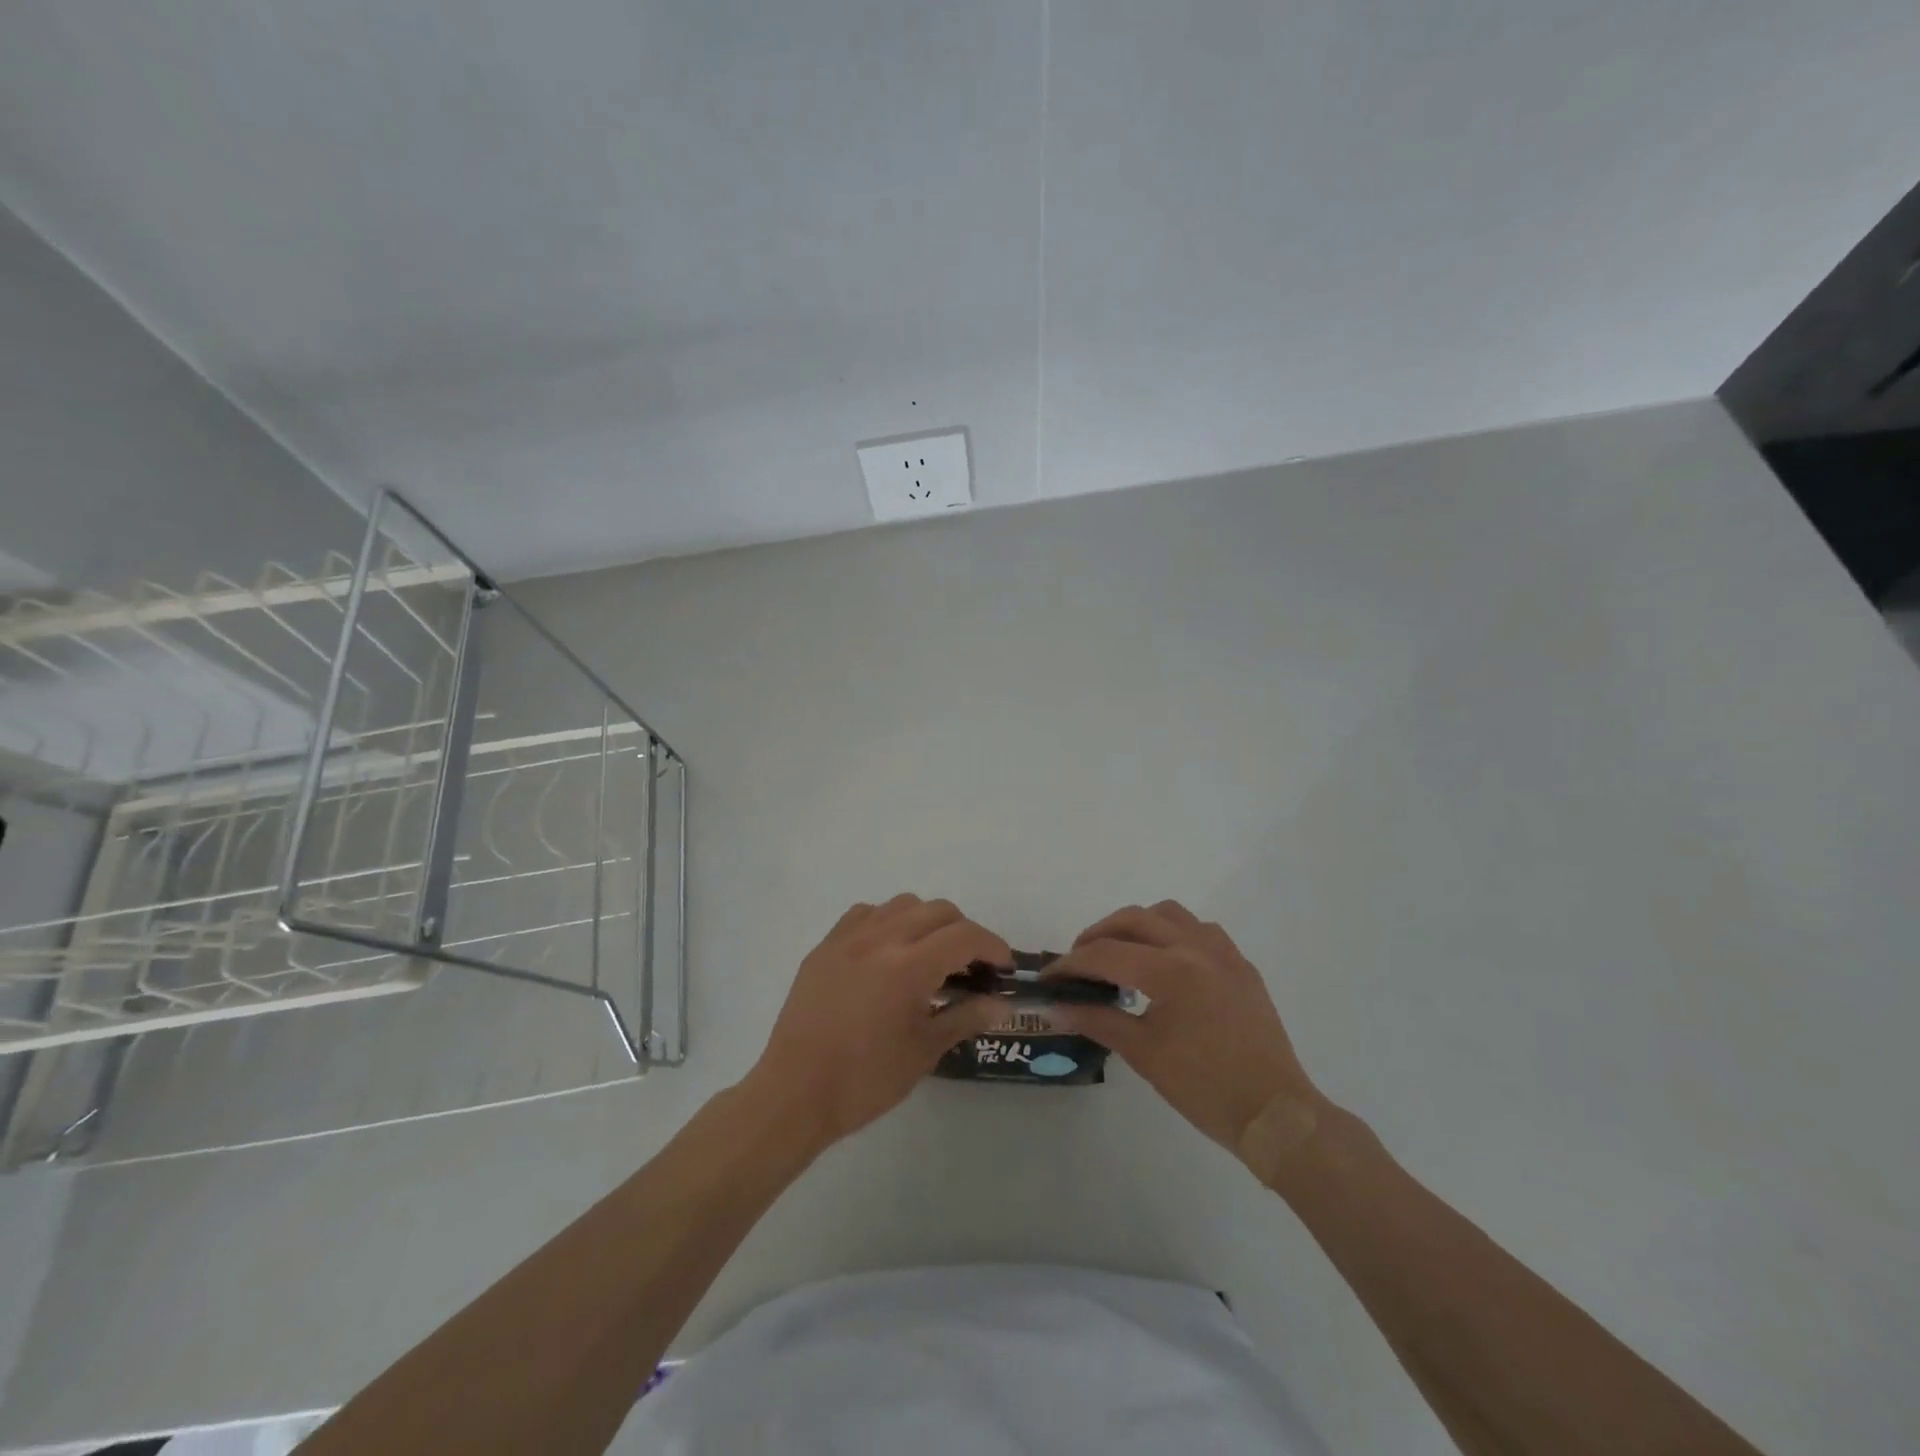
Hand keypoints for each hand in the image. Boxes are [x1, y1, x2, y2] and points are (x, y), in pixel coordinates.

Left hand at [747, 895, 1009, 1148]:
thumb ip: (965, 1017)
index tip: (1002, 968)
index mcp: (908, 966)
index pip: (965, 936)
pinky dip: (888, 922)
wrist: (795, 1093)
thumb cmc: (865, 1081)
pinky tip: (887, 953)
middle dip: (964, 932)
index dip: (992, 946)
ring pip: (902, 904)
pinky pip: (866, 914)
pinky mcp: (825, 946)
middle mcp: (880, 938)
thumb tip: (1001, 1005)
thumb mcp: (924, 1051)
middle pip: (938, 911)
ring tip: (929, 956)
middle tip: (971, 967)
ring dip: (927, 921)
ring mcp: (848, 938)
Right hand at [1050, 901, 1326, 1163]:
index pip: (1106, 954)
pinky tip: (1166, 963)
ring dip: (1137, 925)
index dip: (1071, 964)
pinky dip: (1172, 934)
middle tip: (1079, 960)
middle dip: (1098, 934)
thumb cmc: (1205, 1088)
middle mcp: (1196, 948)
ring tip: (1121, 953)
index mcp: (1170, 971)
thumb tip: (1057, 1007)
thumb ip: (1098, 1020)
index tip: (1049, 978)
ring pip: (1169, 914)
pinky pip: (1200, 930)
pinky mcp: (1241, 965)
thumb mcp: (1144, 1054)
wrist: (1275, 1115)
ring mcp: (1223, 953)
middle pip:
────────────────────────────────────────
All the records need to be set down word for word, with the images left out.

→ Written response
Hand keypoints for each hand in the image. Boxes are [x1, y1, x2, y2] and points are (x, y), in pixel coordinates.

Left hand at [747, 895, 1009, 1148]:
thumb ip: (965, 1017)
index tip: (1002, 968)
index mcp: (908, 966)
index pip: (965, 936)
pinky dip: (888, 922)
wrist: (795, 1093)
thumb cmc: (865, 1081)
pinky tip: (887, 953)
middle dip: (964, 932)
index dip: (992, 946)
ring pip: (902, 904)
pinky pip: (866, 914)
pinky mcp: (825, 946)
middle mcp: (880, 938)
thumb tip: (1001, 1005)
thumb mcp: (924, 1051)
middle pip: (938, 911)
ring tip: (929, 956)
middle tip: (971, 967)
ring dip: (927, 921)
ring mcp: (848, 938)
Right hand at [1050, 901, 1326, 1163]:
index pip: (1106, 954)
pinky tip: (1166, 963)
ring dip: (1137, 925)
index dip: (1071, 964)
pinky dip: (1172, 934)
middle tip: (1079, 960)
middle dip: (1098, 934)
thumb cmc: (1205, 1088)
middle mcp: (1196, 948)
ring tip: (1121, 953)
index mcp: (1170, 971)
thumb tip: (1057, 1007)
thumb ip: (1098, 1020)
index tip: (1049, 978)
ring pip: (1169, 914)
pinky pip: (1200, 930)
pinky mcp: (1241, 965)
thumb mcp: (1144, 1054)
wrist: (1275, 1115)
ring mcp: (1223, 953)
middle pip:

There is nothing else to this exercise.